Of course, Fultz played in that game, scoring 20 points with six assists and five rebounds. If the Huskies are to have any hope of winning without him, they must take better care of the ball. Consider that in three games against the Los Angeles schools this season, they have turned the ball over 57 times — 17 against USC, and 20 each in two games against No. 3 UCLA. UW lost to the Bruins, 98-66, on Wednesday night. Sophomore guard David Crisp, UW’s primary ballhandler with Fultz out, committed 14 turnovers in those three games.

“They anticipate well. They kind of lay in the weeds and wait, and they spring out,” Romar said of USC’s defense. “They come from behind. Markelle is the ballhandler, the guy with the ball in his hands a lot. You take that away, it puts the onus on a lot of other guys to handle the ball, so it makes it a little more difficult.”

But they will show up, and they will play, and they will try to do something they haven’t done in 44 days. And they will try to do it without their best player. Again.

“After every game we look at little victories, the places where we got better,” said UW guard Matisse Thybulle, who recently nudged his season scoring average into double figures at 10.0 points. “And I think that over the course of the season, we’ve gotten a little bit better at a lot of things. If you can pull all those things together for these last few games we’ve got, I think we’ll be all right.”
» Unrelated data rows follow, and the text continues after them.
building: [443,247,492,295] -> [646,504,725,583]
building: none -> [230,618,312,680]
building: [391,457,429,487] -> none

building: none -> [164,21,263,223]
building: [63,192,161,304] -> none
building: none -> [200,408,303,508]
Christian Caple: 253-597-8437, @ChristianCaple

Huskies gameday

WASHINGTON (9-20, 2-15 PAC-12) AT USC (22-8, 9-8)

3:30 p.m. (PST), Galen Center, Los Angeles

TV: Pac-12 Network. Radio: 1000-AM, 97.7-FM.

All-time series: USC leads, 72-71.

PROJECTED STARTERS

Statistics for 2016-17:

USC

11 Jordan McLaughlin, G (6-1, jr.): 12.7 ppg, 5.3 apg.
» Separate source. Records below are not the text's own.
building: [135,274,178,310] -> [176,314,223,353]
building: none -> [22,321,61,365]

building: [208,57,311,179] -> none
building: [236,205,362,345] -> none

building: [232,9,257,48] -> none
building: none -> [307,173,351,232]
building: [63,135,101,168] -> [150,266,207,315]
22 De’Anthony Melton, G (6-4, fr.): 9.0 ppg, 5.1 rpg.

30 Elijah Stewart, G (6-5, jr.): 12.9 ppg, 4.3 rpg.

25 Bennie Boatwright, F (6-10, so.): 15.4 ppg, 4.5 rpg.
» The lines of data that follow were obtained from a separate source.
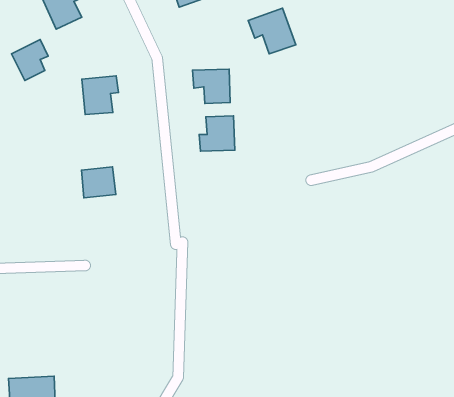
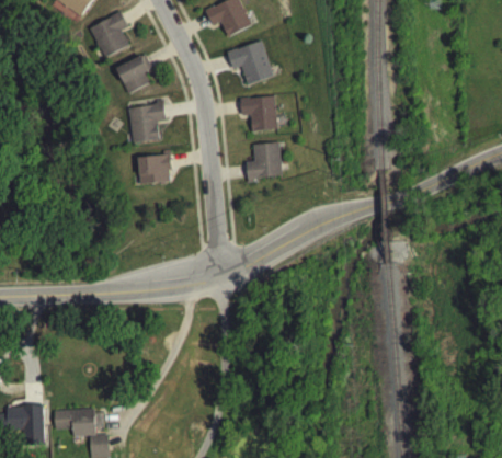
building: [248,8,296,54] -> [226,41,273,85]
building: [11,40,48,81] -> [116,54,152,94]
building: [82,167,116,198] -> [138,154,172,185]

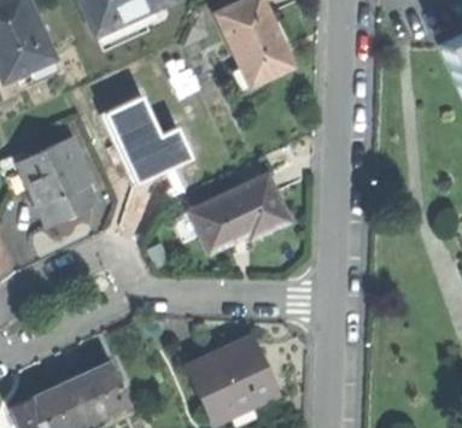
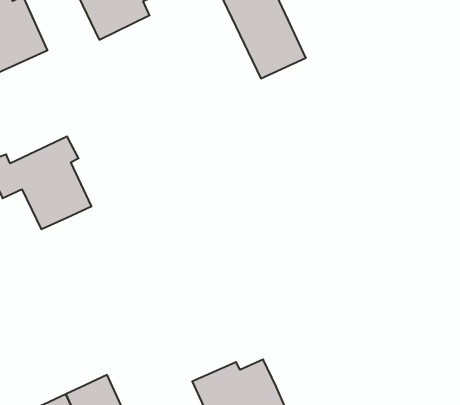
building: [104,95,176,184] -> none
building: [197,175,290,247] -> none

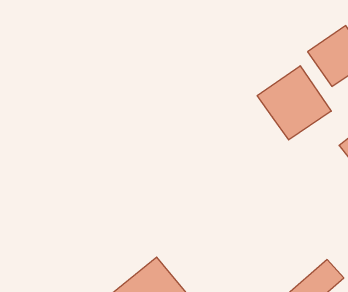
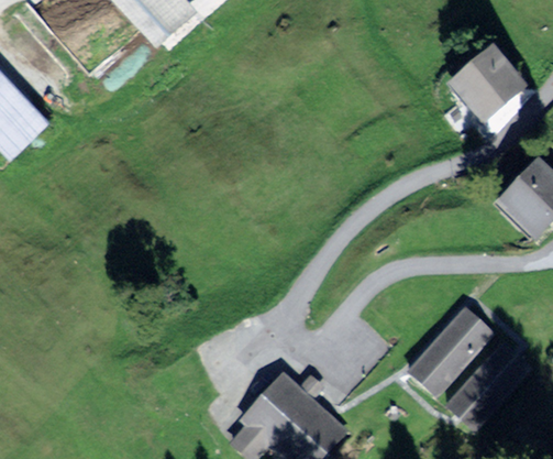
building: [257,66,331,140] -> none
building: none -> [413,316,489,394]

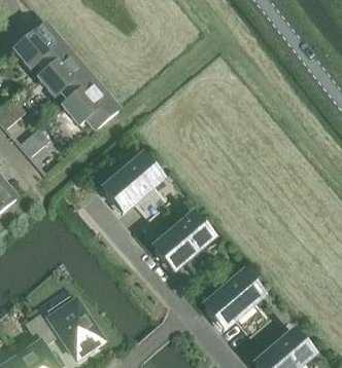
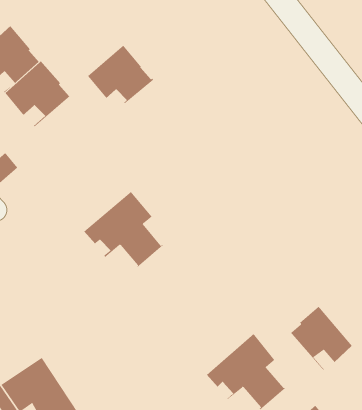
building: [63,79,117,127] -> [87,45,154,104]
building: [153,215,219,278] -> none
building: none -> [289,306,352,371]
4 Chimezie Metu, F (6-11, so.): 14.3 ppg, 7.7 rpg.

WASHINGTON

1 David Crisp, G (6-0, so.): 14.0 ppg, 3.1 rpg.

23 Carlos Johnson, G (6-3, fr.): 5.9 ppg, 3.1 rpg.

4 Matisse Thybulle, G (6-5, so.): 10.0 ppg, 3.1 rpg.

15 Noah Dickerson, F (6-8, so.): 11.9 ppg, 8.3 rpg.

33 Sam Timmins, F (6-10, R-fr.): 3.2 ppg, 3.8 rpg.

Scouting report: This is the first of two games the Huskies will play against USC in a five-day span. Utah’s victory over California on Thursday night assured the Trojans of the No. 6 seed in next week’s Pac-12 tournament, and the Huskies are already locked into the No. 11 seed. So, they will play each other in the 8:30 p.m. Wednesday game in Las Vegas in the tournament’s first round. … While the Huskies have nothing left to play for, the Trojans should be plenty motivated. USC is currently projected by ESPN’s Joe Lunardi to be one of the final four teams to receive an at-large bid into the NCAA tournament. After going undefeated in nonconference play and beginning league play 6-4, the Trojans have lost four of their last five, snapping a four-game losing streak on Wednesday with an 87-64 win over Washington State. A loss to the Huskies could well knock the Trojans off the bubble. … KenPom.com ranks the Trojans 64th in the country — 45th in adjusted offensive efficiency, and 101st in adjusted defensive efficiency. USC ranks sixth in the Pac-12 in both field-goal percentage and field-goal percentage defense.